Re: Need input : How to avoid dirty read without waiting for the table to be refreshed

In your first example there are 103 requests sent across the network, most of the runtime is just waiting for the result of the previous request before sending the next.
Whereas the MSR is just a single request, you probably can't submit the queries from SQLA fast enough to capture an inconsistant state.

Run the test with some larger INSERT/SELECTs and you won't see a difference anymore.

Dieter

Re: Need input : How to avoid dirty read without waiting for the table to be refreshed

Thanks Dieter. I do see the difference with large set of data. So, there is no way to avoid the dirty read without placing a read lock on the table, which we dont want to do. Is there anyother way to solve the problem that I have given in my original post.
Enthusiast

Re: Need input : How to avoid dirty read without waiting for the table to be refreshed

If you place an exclusive lock on the table for the duration of the delete/ insert, it will ensure the table consistency.
So:

locking DBNAME.TABLENAME for Exclusive
delete from DBNAME.TABLENAME
where UPI_COLUMNNAME in
( select UPI_COLUMNNAME
from DBNAME.INCR_DELTA_TABLENAME
)
; insert into DBNAME.TABLENAME
(
);

It must be done in an MSR ( or BT/ ET block) to ensure no other request jumps in beteen the delete and insert.
The user must have drop right on the table. Also, any long running queries access the target table will block the update; you may want to use the nowait mode and check for the error.
Junior Contributor

Re: Need input : How to avoid dirty read without waiting for the table to be refreshed

If locking the table is not acceptable because it's delaying too much, then mnylin's suggestion using view switching is the way to go:

Create a copy of the target table once.
Now you got mytab#1 and mytab#2.

REPLACE VIEW mytab AS SELECT * FROM mytab#1;

Before the load starts you do:
DELETE FROM mytab#2;
INSERT mytab#2 SELECT * FROM mytab#1;
Then you load into mytab#2.

When the load is finished you switch to the newly loaded version:
REPLACE VIEW mytab AS SELECT * FROM mytab#2;
This only blocks shortly until the view is replaced.

All queries against mytab starting before the replace will finish using mytab#1, new queries start using mytab#2.

The next load is done on mytab#1 and so on...

Disadvantage:
- needs twice the diskspace to store the table copy, but you could do the delete immediately after the load finishes
Advantage:
- always consistent data
- the "old" table is still available in case anything went wrong, a kind of hot backup

Just don't do table rename as this starts blocking again.

Dieter
Enthusiast

Re: Need input : How to avoid dirty read without waiting for the table to be refreshed

This is surprising. I thought all transactions within BT and ET are committed only at ET. Why did it show a drop and rise of data on the table instead of a final result of the statements at the ET?
Enthusiast

Re: Need input : How to avoid dirty read without waiting for the table to be refreshed

We want to avoid dirty read as we have hourly loads  & had few clarifications needed before implementing view switch

 

While the select and view switch macro execute at same exact micro second/same time, what will happen to select query in below situations?

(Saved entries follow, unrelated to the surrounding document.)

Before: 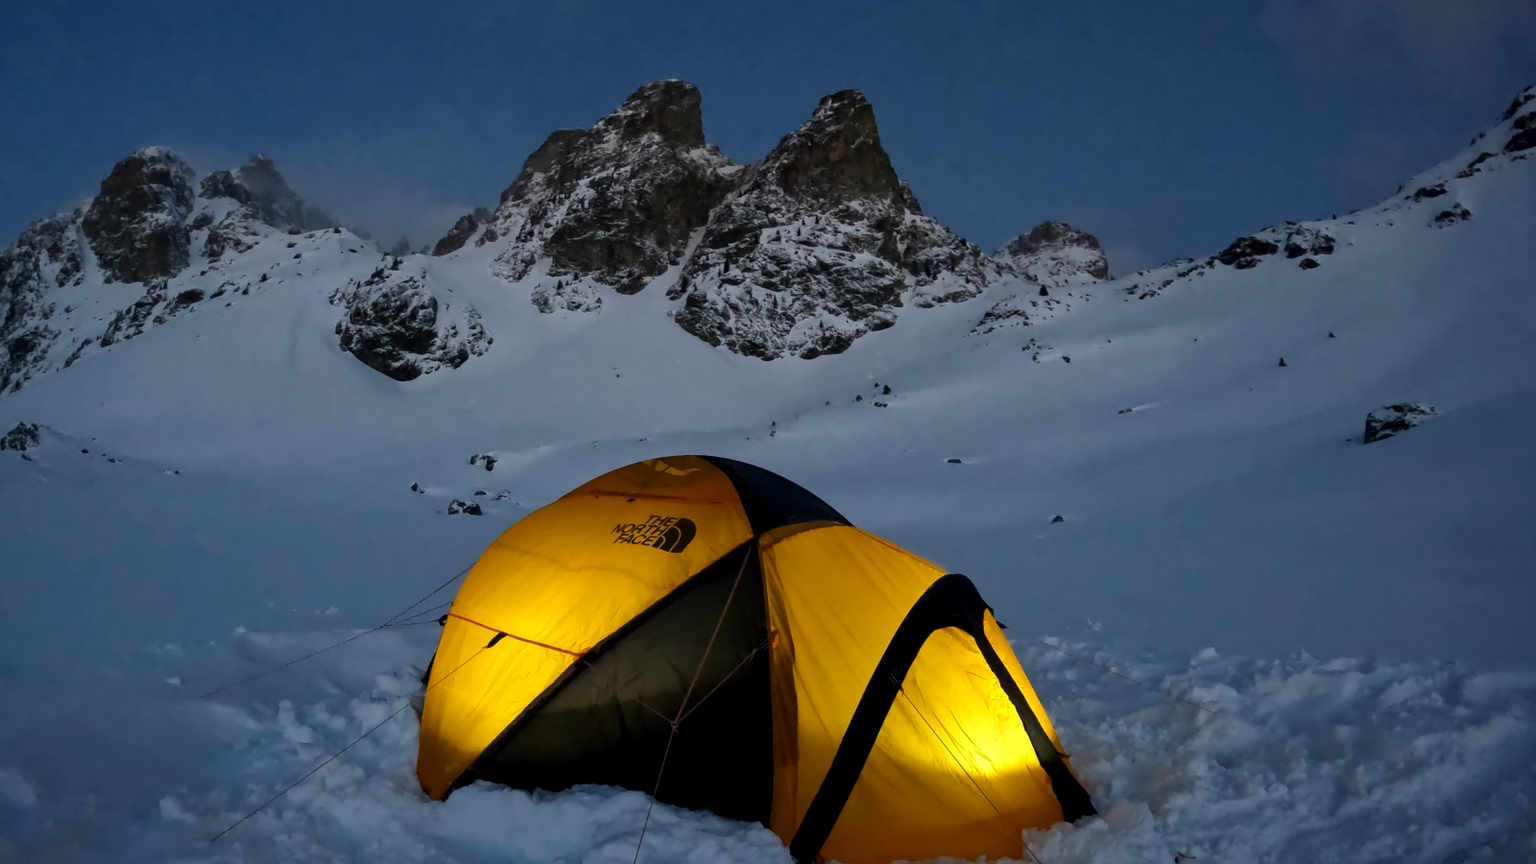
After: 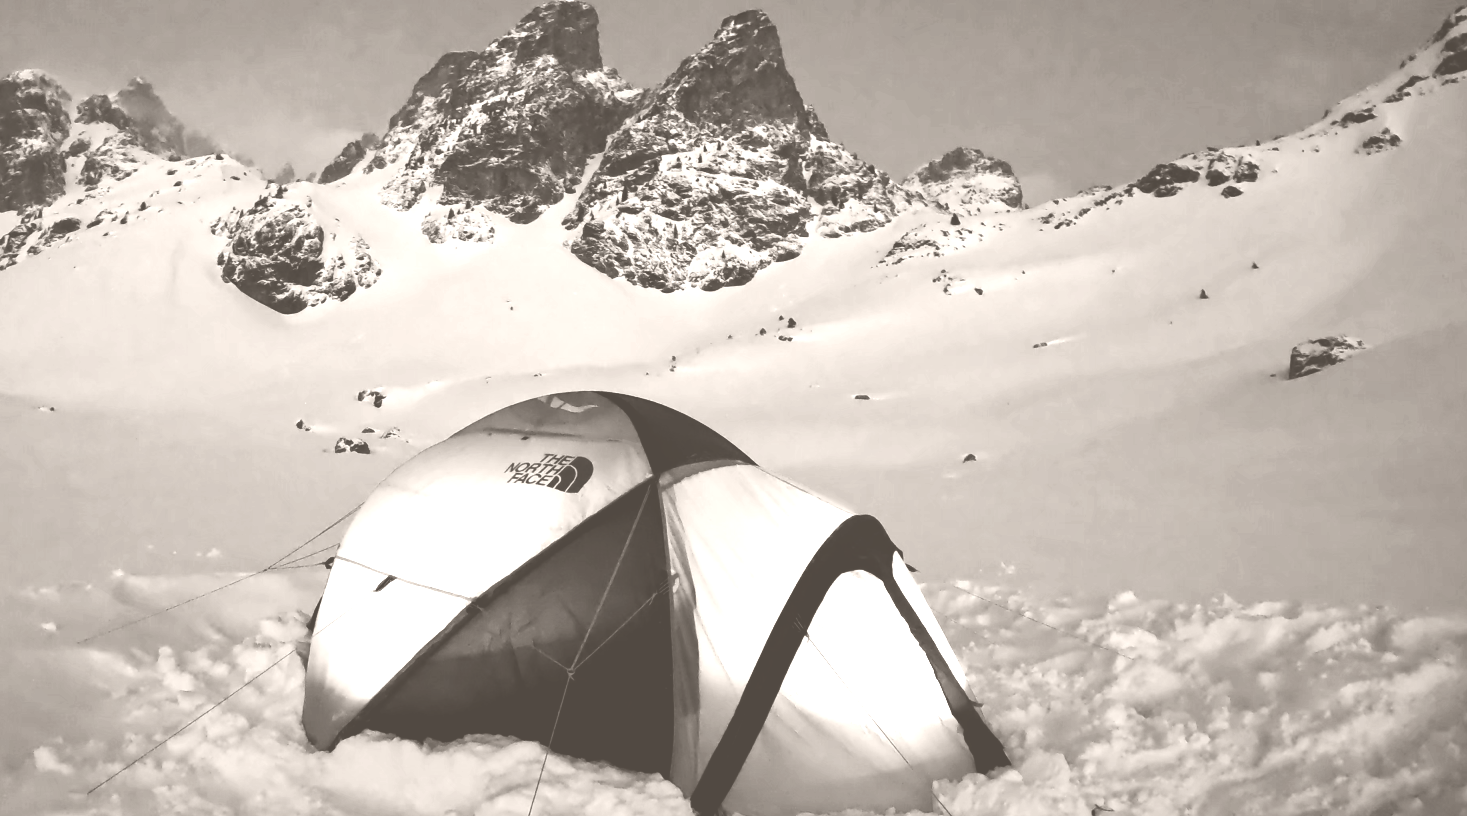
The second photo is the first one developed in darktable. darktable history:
crop and rotate: left 8.262%, top 9.226%
tone equalizer: on, module defaults
colorize: hue 34.49°, saturation 35.33%, source mix 100%, lightness 55%, version 1
base curve: curves: ch0 [(0, 0) (0.028, 0.03) (0.121, 0.232) (0.46, 0.748) (0.859, 0.968) (1, 1)], preserve colors none
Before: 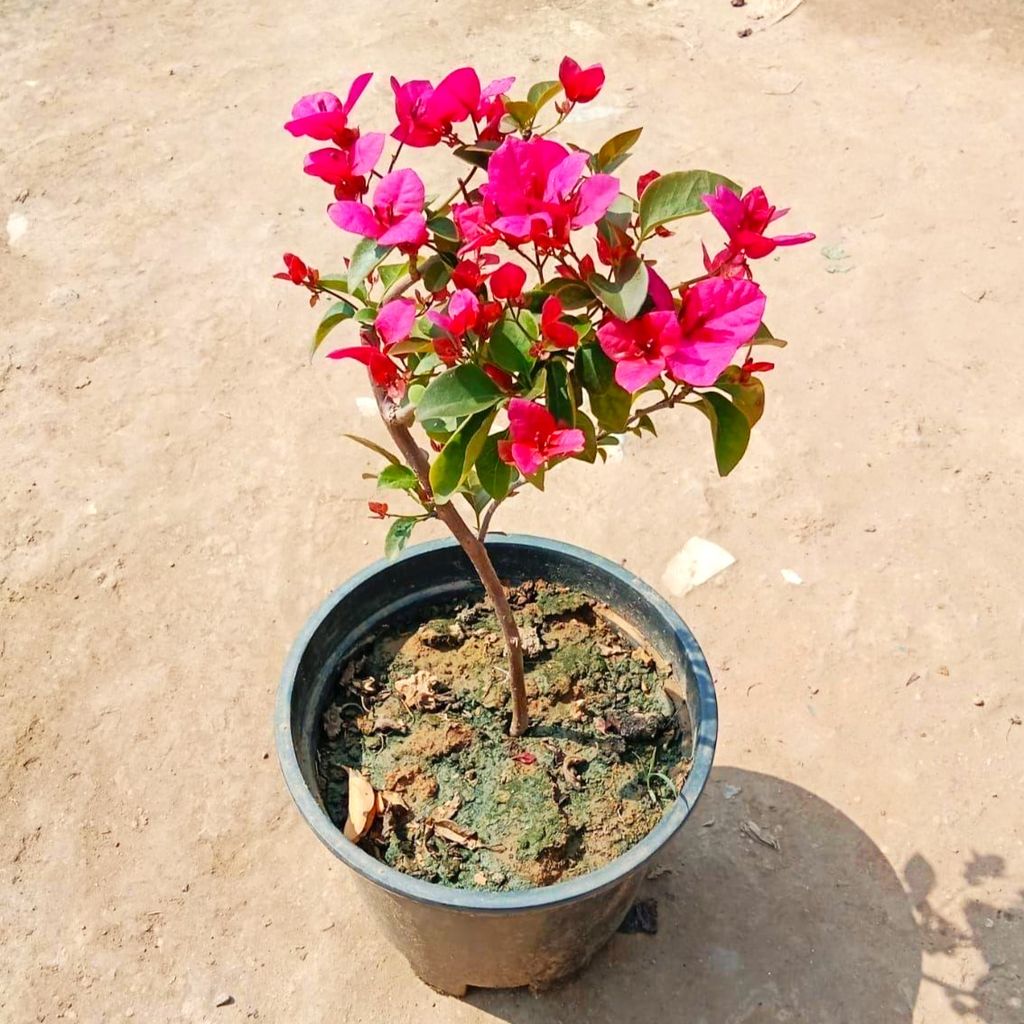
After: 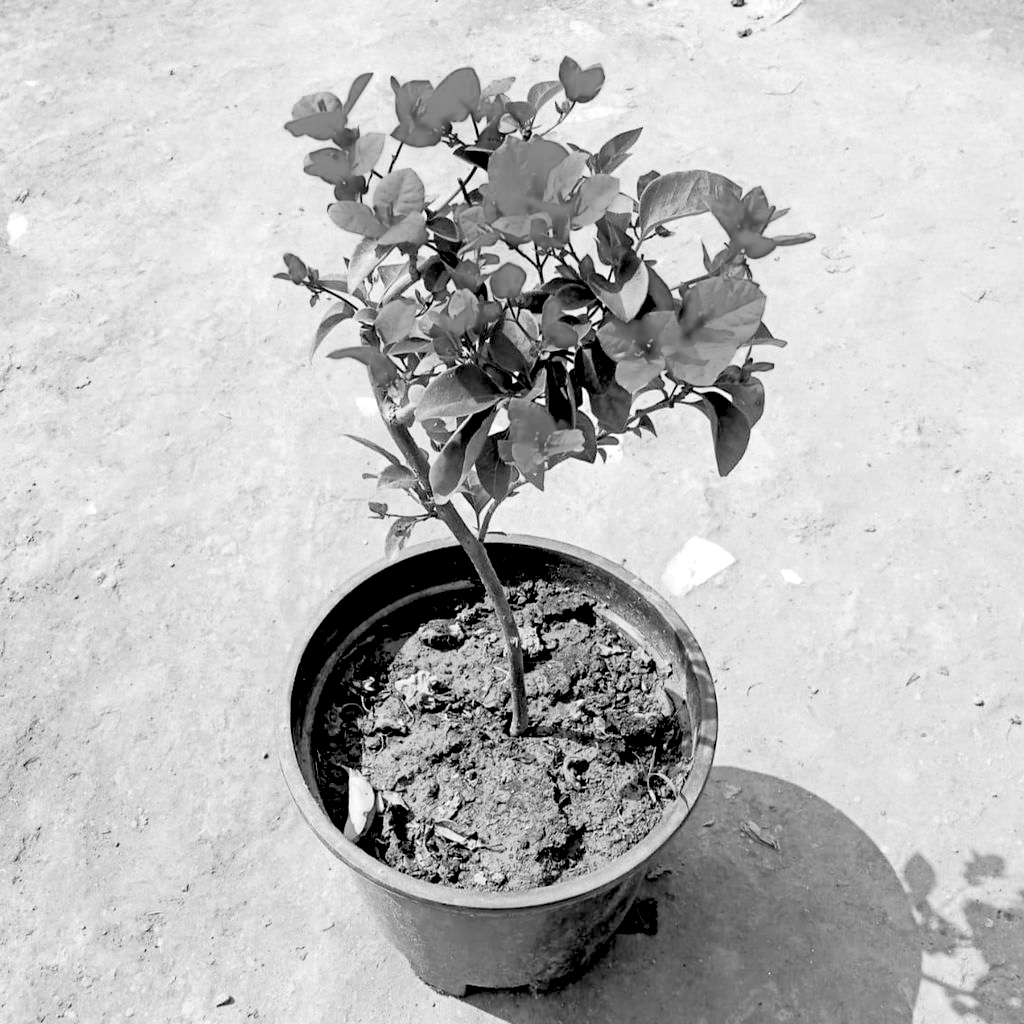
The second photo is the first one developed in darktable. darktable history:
rgb levels: levels [[0.029, 0.461, 0.922], [0, 0.5, 1], [0, 0.5, 1]]
monochrome: on, module defaults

  • Will view definition always be available for select (or) will there be a situation for select to wait for view replace (Assuming there is no view lock concept)
  • Will there be any failure in select statement?

Is changing views lead to risk of system catalogue table locks?

 

Thanks for your advice!

 

Teradata Employee

Re: Need input : How to avoid dirty read without waiting for the table to be refreshed

REPLACE VIEW takes an exclusive rowHash lock on the dictionary. This can momentarily block parsing of a new SELECT request that references the view.

Conversely, any request already parsed using the old view definition has resolved to the internal ID of the old table (and does not hold a lock on the view).

Note that the SELECT requests don't acquire locks until they actually begin executing steps, so it is possible to DROP a table while there are still requests that would use it left in a delay queue; in that case those requests will fail once they are dispatched.